- [EXERCISE]
From the titanium alloy machining text below, extract everything from "- Parts are prone" up to and including "the processing accuracy.", copied word for word.

Advantages of Titanium Alloy Materials
- High strength and low density: Titanium alloy is lightweight, providing a solution for reducing the weight of some large structural parts.
- High thermal strength: Titanium alloy can maintain high strength at temperatures ranging from 400 to 500 degrees Celsius and operate stably. In contrast, the working temperature of aluminum alloy is limited to below 200 degrees Celsius.
- High corrosion resistance compared to steel: This inherent property can save the cost of daily operation and maintenance of aircraft.
Difficulties in Machining Titanium Alloy Precision Parts
- Difficulty in machining: Titanium alloy materials have a high melting point, high activation energy, and complex structure. When the hardness is above 350HB, cutting is extremely difficult. When the hardness is below 350HB, sticking knife phenomenon is prone to occur.
- High cutting temperature: The thermal conductivity of titanium alloy materials is lower than that of stainless steel. For example, the thermal conductivity of TC4 is about 0.019. The large amount of cutting heat generated in the cutting area accumulates, resulting in a very high cutting temperature, which can reach approximately 1000 degrees Celsius.
- Prone to qualitative changes on the machining surface: Due to the high chemical activity of titanium, it easily reacts with oxygen, nitrogen, hydrogen, etc. in the atmosphere at high temperatures to form hard and brittle layers such as TiO2, TiN, and TiH. This makes the cutting process prone to squeezing and cracking, and causes local stress concentration on the machining surface layer, sharply increasing tool wear.
- Parts are easy to deform: Thin-walled parts have poor rigidity. Vibration occurs during the cutting process. Each cutting causes the workpiece to deform due to stress release, affecting the dimensional accuracy and shape and position tolerance of the tube shell workpiece.
- Parts are prone to over-positioning: The positioning reference of titanium alloy precision parts is four arc segments, which leads to over-positioning of the parts on the fixture, seriously affecting the processing accuracy.
- Sharpen tools frequently to ensure minimal cutting heat generation during processing.
- Keep equipment, knives, tools, and fixtures clean and remove cutting waste on time.
- Use non-combustible or flame-retardant tools to transfer titanium chips. Store the processed chips in non-combustible containers and cover them properly.
- Wear clean gloves when handling cleaned titanium alloy to avoid sodium chloride stress corrosion in the future.
- When cutting a small amount and titanium chips catch fire, use dry powder to extinguish the fire or use soil or dry sand.

- [STORED DATA]
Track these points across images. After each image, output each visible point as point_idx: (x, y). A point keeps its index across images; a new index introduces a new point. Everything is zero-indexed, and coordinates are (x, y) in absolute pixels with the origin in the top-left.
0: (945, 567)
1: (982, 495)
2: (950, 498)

...

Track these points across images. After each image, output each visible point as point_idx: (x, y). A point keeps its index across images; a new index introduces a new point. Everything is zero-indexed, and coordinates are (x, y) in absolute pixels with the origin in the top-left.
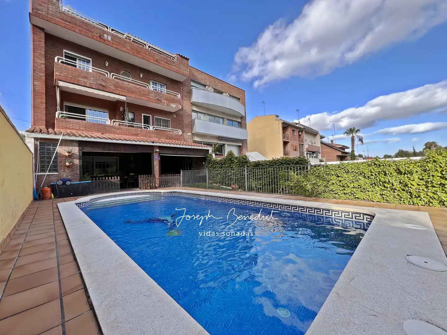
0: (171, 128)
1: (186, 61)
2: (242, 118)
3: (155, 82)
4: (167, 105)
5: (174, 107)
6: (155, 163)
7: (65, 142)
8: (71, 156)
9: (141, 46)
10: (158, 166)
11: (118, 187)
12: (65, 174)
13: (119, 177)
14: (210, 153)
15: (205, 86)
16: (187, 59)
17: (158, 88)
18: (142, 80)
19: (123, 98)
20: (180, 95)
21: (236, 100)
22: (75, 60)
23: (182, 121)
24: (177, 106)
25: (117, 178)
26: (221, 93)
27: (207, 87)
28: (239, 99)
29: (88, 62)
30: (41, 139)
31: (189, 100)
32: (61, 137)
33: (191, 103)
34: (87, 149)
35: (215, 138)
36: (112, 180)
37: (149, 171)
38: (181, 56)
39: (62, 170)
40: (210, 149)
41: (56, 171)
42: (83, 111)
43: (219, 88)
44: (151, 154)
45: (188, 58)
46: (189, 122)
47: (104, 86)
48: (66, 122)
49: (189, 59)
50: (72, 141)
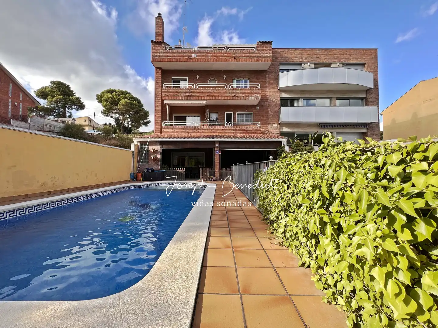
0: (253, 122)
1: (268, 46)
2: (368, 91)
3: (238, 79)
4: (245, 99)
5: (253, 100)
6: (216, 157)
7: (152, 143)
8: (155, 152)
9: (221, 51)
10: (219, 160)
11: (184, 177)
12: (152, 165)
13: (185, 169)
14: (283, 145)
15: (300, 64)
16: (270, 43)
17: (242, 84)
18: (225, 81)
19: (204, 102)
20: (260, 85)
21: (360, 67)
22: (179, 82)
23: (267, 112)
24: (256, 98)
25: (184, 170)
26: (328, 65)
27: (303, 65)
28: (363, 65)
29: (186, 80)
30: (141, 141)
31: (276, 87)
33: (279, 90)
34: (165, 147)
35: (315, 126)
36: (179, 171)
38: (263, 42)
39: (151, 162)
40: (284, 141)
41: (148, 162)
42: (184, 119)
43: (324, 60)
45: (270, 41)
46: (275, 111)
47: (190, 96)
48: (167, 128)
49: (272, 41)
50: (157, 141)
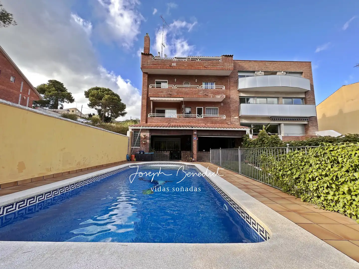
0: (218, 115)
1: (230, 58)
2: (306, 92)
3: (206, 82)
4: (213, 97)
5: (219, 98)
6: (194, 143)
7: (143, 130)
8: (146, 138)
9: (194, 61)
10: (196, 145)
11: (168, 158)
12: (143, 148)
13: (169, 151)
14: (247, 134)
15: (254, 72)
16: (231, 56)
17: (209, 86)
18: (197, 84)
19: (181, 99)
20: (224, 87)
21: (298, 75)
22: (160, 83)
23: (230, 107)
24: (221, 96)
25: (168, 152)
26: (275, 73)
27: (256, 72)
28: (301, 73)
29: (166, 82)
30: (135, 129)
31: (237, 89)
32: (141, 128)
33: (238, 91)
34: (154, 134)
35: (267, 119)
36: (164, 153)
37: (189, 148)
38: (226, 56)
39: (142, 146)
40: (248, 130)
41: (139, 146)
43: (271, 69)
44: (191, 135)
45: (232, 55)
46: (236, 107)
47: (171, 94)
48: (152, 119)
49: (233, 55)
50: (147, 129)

---

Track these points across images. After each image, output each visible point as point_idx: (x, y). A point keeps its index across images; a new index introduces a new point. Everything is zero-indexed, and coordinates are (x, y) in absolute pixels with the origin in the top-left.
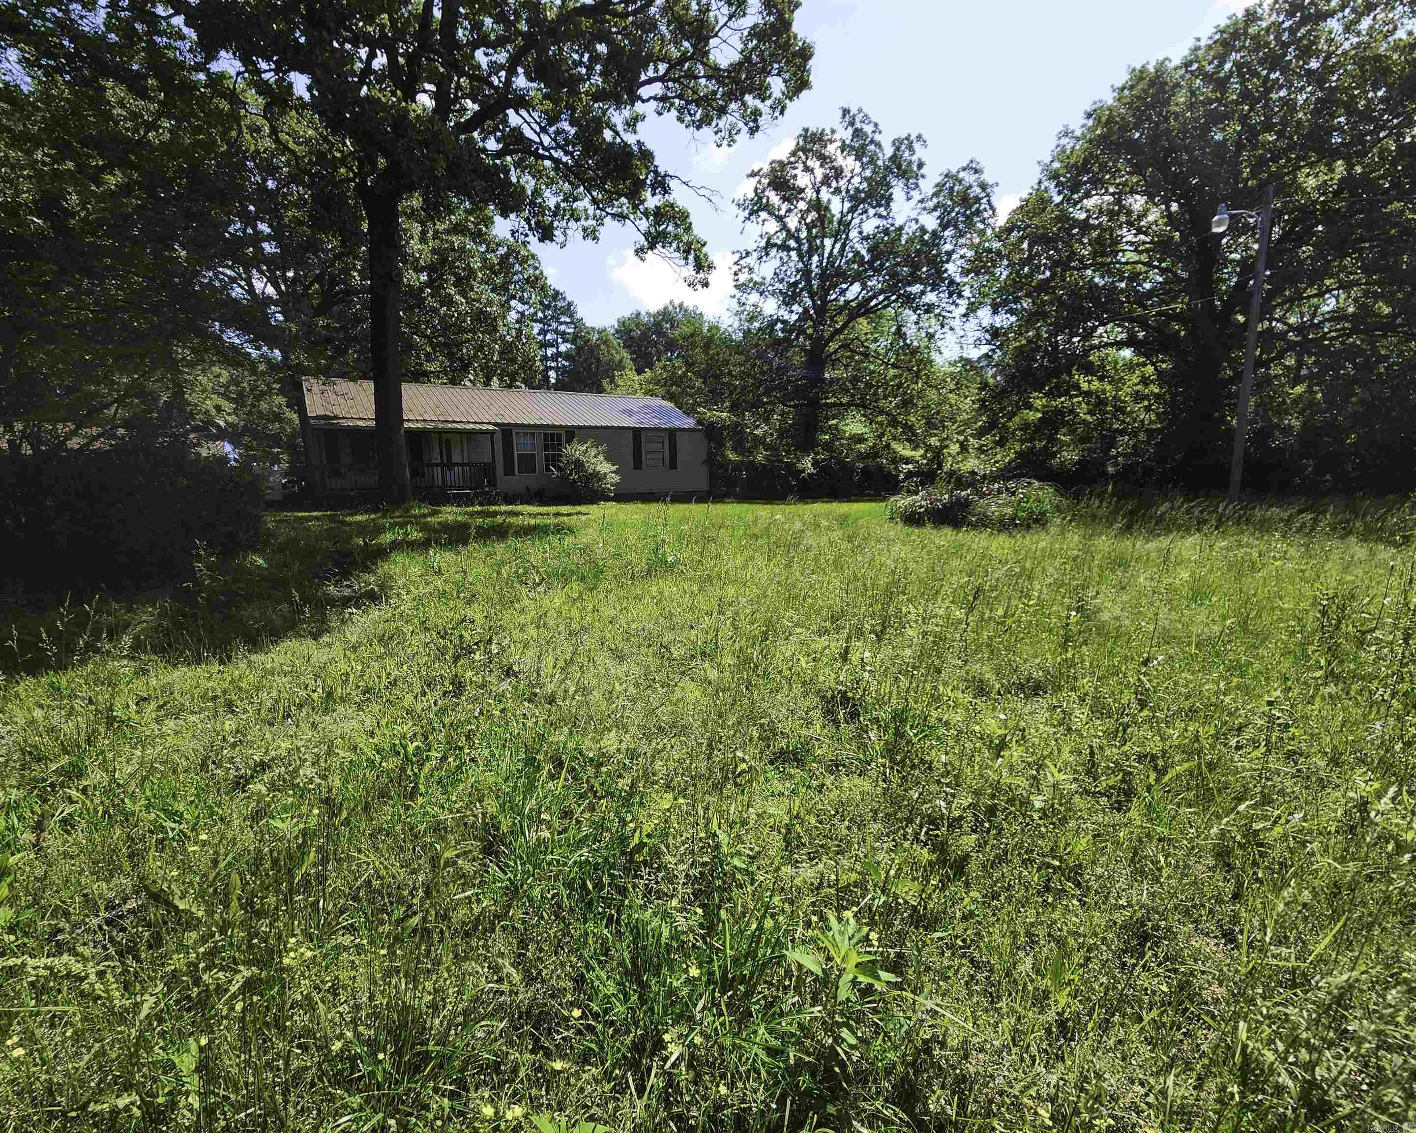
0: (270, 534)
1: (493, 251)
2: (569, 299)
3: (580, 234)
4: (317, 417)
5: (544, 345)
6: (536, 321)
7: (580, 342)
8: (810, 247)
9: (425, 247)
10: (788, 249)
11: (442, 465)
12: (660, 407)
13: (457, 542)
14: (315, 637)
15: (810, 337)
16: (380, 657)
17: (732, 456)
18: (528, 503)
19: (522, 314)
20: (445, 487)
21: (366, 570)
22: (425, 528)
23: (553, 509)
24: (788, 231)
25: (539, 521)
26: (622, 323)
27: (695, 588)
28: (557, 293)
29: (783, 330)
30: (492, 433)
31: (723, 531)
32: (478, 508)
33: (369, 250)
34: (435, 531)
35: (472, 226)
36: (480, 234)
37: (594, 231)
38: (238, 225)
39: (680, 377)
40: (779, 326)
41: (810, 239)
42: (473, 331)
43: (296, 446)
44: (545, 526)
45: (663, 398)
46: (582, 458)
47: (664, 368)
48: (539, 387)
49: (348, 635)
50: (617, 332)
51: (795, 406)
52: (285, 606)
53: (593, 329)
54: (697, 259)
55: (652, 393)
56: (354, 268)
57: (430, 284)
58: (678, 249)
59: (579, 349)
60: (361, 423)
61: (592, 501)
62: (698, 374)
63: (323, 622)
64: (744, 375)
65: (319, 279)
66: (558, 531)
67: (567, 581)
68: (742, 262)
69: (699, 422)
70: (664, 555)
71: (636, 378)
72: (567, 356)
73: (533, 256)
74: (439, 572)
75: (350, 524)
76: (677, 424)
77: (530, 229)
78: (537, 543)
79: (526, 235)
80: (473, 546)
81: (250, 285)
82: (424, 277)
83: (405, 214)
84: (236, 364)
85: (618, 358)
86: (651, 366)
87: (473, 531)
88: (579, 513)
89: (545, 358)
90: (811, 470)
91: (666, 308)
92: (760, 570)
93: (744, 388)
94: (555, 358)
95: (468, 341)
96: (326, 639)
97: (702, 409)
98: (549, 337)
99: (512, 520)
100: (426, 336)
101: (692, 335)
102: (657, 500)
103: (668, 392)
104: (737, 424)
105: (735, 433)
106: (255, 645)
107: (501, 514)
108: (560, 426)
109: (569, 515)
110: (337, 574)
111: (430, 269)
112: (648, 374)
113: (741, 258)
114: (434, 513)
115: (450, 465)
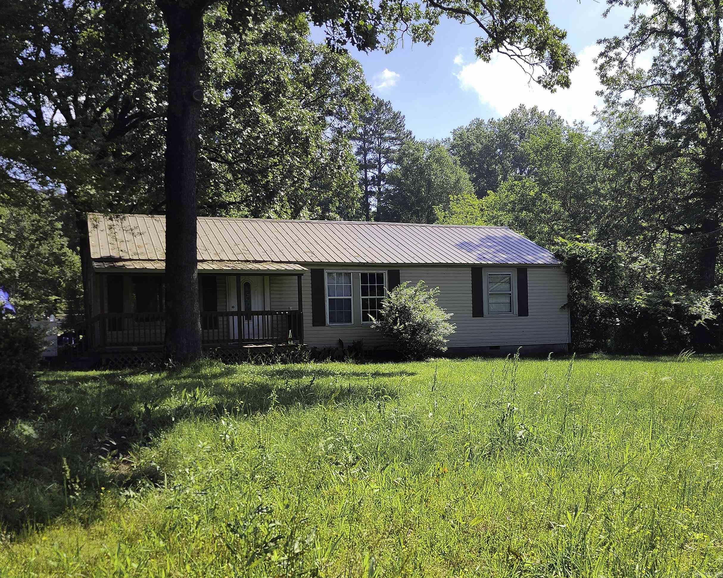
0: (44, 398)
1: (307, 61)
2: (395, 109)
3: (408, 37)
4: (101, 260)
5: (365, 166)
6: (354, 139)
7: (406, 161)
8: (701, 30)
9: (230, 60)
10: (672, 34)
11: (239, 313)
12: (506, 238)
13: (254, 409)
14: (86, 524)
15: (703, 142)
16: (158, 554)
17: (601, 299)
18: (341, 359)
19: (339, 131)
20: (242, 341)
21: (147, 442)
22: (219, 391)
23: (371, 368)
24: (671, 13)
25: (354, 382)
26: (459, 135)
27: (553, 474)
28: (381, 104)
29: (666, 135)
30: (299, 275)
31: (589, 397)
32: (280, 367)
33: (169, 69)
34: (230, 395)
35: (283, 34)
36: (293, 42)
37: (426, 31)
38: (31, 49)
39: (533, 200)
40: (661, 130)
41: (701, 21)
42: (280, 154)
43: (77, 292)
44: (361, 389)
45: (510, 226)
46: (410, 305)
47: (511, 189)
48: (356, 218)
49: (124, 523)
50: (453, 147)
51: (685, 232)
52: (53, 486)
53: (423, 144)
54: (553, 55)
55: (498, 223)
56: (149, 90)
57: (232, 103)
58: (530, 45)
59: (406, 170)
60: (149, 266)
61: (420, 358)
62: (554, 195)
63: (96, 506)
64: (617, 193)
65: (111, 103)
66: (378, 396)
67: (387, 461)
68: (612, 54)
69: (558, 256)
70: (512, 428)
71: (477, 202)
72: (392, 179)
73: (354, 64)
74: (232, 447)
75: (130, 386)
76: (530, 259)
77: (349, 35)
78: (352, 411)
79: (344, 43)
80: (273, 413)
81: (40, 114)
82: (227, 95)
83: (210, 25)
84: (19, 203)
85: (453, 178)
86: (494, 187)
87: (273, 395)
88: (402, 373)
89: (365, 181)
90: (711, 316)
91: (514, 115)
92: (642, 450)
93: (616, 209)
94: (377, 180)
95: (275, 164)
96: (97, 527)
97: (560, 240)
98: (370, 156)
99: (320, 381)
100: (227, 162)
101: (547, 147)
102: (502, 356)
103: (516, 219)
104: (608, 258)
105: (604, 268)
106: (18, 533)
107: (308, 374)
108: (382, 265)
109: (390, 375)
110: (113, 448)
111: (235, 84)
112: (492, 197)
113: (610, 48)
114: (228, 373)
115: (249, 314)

- [SOLUTION TO THE PROBLEM]
- Parts are prone to over-positioning: The positioning reference of titanium alloy precision parts is four arc segments, which leads to over-positioning of the parts on the fixture, seriously affecting the processing accuracy.